> _Assigned task_:
Transcribe, word for word, only the lines from the one containing "2: (271, 157)" through the end of the material below. Pictures stay out.
++++
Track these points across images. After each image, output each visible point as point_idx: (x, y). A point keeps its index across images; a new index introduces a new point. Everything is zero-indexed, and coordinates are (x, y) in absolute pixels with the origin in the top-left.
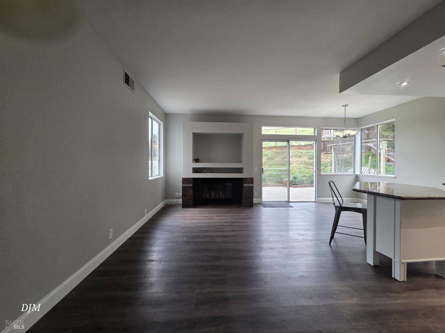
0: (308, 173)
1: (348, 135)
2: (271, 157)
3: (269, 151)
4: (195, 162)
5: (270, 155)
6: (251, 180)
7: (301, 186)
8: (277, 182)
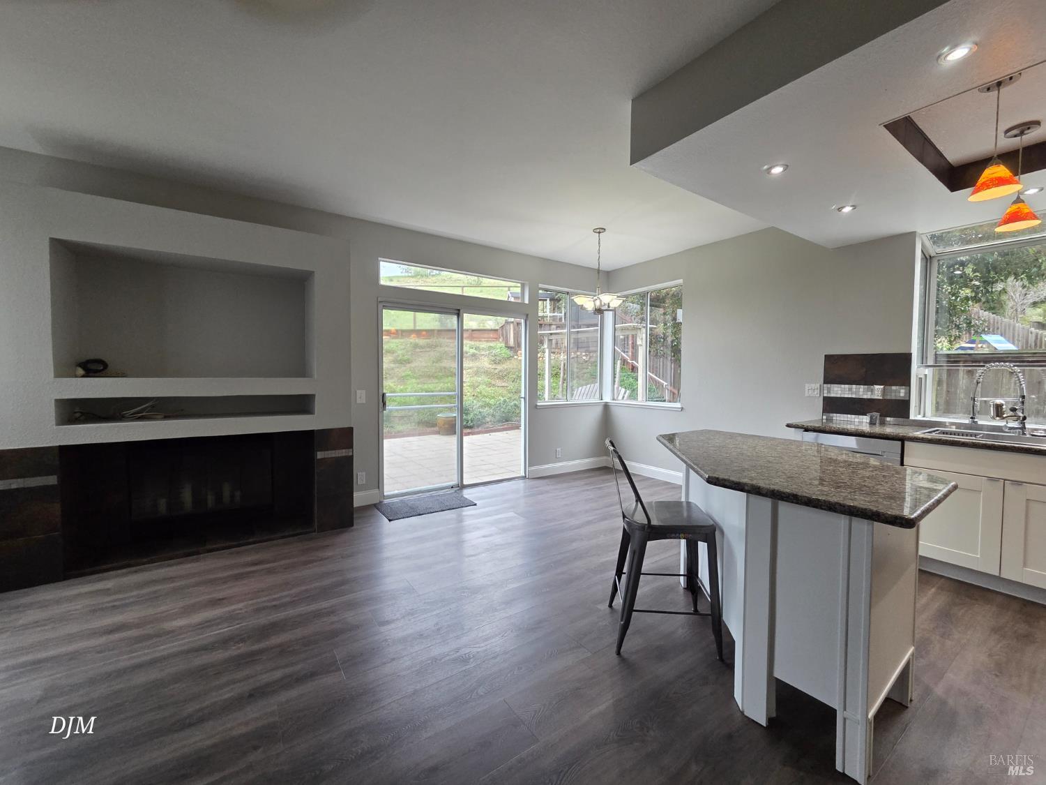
0: (493, 398)
1: (606, 307)
2: (403, 356)
3: (397, 341)
4: (83, 376)
5: (400, 352)
6: (345, 436)
7: (480, 429)
8: (420, 423)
++++
> _Output for this exercise_:
2: (271, 157)
3: (269, 151)
4: (195, 162)
5: (270, 155)
6: (251, 180)
7: (301, 186)
8: (277, 182)
0: (493, 398)
1: (606, 307)
2: (403, 356)
3: (397, 341)
4: (83, 376)
5: (400, 352)
6: (345, 436)
7: (480, 429)
8: (420, 423)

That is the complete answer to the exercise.